Fiscal Consolidation Advancement - Phase II (FY2007 to early 2010s)
The government will make the same extent of efforts for advancing fiscal consolidation as in Phase I, and achieve a surplus in the primary balance of the central and local governments combined by FY2011.
With the aim to restore the primary balance of the financially-pressed central government as much as possible, the Government will promote financial reconstruction while securing a central and local balance.
The local governments will maintain a surplus trend by reducing their expenditure while keeping the reduction pace with that of the central government and, in terms of revenue, securing the total amount of general revenues required.
Fiscal Consolidation Advancement - Phase III (early 2010s to mid-2010s)

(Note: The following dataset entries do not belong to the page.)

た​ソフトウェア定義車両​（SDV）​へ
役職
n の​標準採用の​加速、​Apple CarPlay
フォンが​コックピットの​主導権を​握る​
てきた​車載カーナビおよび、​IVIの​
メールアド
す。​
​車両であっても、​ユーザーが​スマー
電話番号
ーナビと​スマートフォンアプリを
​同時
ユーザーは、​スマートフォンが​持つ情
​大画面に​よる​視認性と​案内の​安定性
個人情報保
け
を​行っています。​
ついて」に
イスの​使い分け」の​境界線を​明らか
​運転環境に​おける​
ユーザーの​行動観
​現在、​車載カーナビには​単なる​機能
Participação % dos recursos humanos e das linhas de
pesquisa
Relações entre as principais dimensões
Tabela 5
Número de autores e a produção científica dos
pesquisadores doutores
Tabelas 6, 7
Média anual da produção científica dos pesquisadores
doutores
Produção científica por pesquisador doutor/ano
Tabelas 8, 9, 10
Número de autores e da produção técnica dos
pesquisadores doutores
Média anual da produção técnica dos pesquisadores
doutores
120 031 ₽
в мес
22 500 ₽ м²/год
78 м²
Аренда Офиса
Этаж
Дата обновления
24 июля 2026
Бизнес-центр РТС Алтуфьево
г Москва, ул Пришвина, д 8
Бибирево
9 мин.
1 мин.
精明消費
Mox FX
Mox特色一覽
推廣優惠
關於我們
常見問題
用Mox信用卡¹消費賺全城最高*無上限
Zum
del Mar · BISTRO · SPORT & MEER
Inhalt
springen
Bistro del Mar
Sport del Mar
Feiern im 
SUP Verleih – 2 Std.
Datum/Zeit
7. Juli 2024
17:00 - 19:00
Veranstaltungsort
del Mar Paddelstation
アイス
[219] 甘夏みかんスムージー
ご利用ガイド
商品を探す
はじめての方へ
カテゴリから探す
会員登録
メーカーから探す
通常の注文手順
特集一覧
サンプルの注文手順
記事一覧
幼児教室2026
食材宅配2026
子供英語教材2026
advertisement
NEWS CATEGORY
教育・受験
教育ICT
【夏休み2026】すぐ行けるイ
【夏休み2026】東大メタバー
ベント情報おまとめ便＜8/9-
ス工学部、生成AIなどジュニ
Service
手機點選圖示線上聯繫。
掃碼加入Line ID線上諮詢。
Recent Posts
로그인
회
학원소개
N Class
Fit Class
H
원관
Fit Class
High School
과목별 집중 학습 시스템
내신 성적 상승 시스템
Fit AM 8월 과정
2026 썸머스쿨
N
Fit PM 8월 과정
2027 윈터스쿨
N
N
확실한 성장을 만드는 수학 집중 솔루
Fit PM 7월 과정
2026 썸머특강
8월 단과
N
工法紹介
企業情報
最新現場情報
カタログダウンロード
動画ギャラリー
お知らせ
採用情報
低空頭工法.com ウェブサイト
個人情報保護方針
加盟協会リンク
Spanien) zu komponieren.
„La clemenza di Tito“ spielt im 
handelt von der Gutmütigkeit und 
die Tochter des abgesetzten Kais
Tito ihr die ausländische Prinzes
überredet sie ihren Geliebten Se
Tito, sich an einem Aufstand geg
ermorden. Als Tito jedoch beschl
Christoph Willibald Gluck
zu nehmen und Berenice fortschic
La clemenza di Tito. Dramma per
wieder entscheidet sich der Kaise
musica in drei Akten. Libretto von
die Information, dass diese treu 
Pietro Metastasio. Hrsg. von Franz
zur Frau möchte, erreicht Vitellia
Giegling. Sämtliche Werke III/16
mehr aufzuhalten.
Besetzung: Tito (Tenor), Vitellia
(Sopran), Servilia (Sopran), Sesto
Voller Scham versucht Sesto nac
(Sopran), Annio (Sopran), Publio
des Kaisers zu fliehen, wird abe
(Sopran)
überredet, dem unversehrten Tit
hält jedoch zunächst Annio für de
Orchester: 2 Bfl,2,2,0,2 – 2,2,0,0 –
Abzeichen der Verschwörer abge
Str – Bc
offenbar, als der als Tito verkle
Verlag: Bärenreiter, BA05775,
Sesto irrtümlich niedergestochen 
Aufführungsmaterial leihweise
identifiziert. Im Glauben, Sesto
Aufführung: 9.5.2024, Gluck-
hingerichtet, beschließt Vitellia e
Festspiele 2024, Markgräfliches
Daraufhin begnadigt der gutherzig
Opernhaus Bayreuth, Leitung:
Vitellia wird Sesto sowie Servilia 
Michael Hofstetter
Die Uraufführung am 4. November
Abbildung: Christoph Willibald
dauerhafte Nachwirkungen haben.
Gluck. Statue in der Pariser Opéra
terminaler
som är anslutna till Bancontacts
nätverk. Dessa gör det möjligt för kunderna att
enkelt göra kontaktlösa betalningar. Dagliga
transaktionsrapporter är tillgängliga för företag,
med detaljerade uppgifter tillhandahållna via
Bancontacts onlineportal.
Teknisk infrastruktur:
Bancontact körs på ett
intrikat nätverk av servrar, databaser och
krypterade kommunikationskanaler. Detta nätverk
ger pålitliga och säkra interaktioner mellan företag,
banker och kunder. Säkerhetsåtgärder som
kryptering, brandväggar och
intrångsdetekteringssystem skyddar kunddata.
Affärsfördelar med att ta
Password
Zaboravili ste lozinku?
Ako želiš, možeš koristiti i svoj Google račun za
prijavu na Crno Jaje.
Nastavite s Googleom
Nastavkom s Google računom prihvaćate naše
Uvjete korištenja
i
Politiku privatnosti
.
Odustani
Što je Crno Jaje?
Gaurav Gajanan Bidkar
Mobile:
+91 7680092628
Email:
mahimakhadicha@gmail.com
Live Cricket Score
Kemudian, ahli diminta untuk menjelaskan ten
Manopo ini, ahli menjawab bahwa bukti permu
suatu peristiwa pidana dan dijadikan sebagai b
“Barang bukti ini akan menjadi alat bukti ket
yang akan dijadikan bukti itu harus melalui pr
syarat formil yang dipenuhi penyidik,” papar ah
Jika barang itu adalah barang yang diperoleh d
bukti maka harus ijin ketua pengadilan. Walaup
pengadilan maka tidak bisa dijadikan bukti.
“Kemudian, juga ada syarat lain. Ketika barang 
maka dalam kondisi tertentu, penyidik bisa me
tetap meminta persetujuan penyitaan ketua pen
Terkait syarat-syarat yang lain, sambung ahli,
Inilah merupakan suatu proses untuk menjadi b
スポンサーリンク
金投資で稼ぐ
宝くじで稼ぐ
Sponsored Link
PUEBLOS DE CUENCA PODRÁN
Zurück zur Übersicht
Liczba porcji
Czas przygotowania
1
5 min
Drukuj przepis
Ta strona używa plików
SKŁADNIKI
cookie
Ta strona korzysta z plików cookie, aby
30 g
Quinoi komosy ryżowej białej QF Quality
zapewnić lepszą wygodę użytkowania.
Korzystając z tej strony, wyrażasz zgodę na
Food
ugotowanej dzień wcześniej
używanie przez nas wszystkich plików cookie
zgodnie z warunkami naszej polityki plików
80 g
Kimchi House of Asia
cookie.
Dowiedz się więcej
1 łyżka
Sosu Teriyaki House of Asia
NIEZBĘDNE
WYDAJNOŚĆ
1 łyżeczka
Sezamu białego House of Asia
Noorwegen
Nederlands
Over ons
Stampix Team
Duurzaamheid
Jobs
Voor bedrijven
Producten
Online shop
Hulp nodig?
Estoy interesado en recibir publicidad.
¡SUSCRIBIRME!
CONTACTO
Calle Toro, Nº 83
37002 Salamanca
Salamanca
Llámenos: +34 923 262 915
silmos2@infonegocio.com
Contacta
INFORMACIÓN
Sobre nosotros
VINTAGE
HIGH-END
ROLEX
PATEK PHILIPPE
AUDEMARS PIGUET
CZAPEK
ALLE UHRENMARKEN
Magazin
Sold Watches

Even after achieving a surplus in the primary balance, the central and local governments will continue their efforts to improve the primary balance, and secure a certain amount of surplus. In doing so, while maintaining steady economic growth, they will ensure the prevention of a divergence in the ratio of debts of the central and local governments to GDP, and stable reduction of the ratio.
With respect to the central government alone, as well, the Government will aim to prevent a divergence in the ratio of debts of the central government to the GDP and reduce the ratio in a stable manner.
When promoting fiscal reconstruction, it is important to steadily promote integrated reform of expenditures and revenues, while making utmost efforts to maximize the growth potential and international competitiveness. In other words, it is important to realize "a virtuous cycle in which the enhancement of growth potential and the advancement of fiscal consolidation effect and strengthen each other." To this end, the government has formulated the Economic Growth Initiative so that the basic concept and strategic targets of the Initiative will be shared by the whole government and consistent measures will be implemented. Specifically, in order to promote sustainable, stable growth led by private demand, the government will construct "a new growth model to overcome declining population" by using the following three as leverage.
Productivity improvement: Promotion of productivity improvement of the service industry which accounts for about 70% of the Japanese economy but whose productivity is low compared with manufacturing industries and by international standards
Technical innovation: Enhancement of labor productivity by leading the creation of innovations and IT innovations through promotion of science and technology to productivity improvement and economic expansion
Asia's dynamism: Enhancement of Japanese industries' added value and upgrading of Japanese industrial structures through division of labor with Asian countries
In addition, in order to promote the "enhancement of the quality of labor force and manpower," the government will realize a society where young people, women, and the elderly can exercise their abilities, and thus overcome the constraining factor of the decreasing work force.
In order to make the initiative effective, the government has prepared a "time table" for short-term, medium-term and long-term measures to be implemented in 10 years ending in FY2015, when the population decrease begins to take full effect. Moreover, the government will check the progress of measures every year by using the PDCA cycle and revise the measures quantitatively in the process of preparing a "Basic Policy."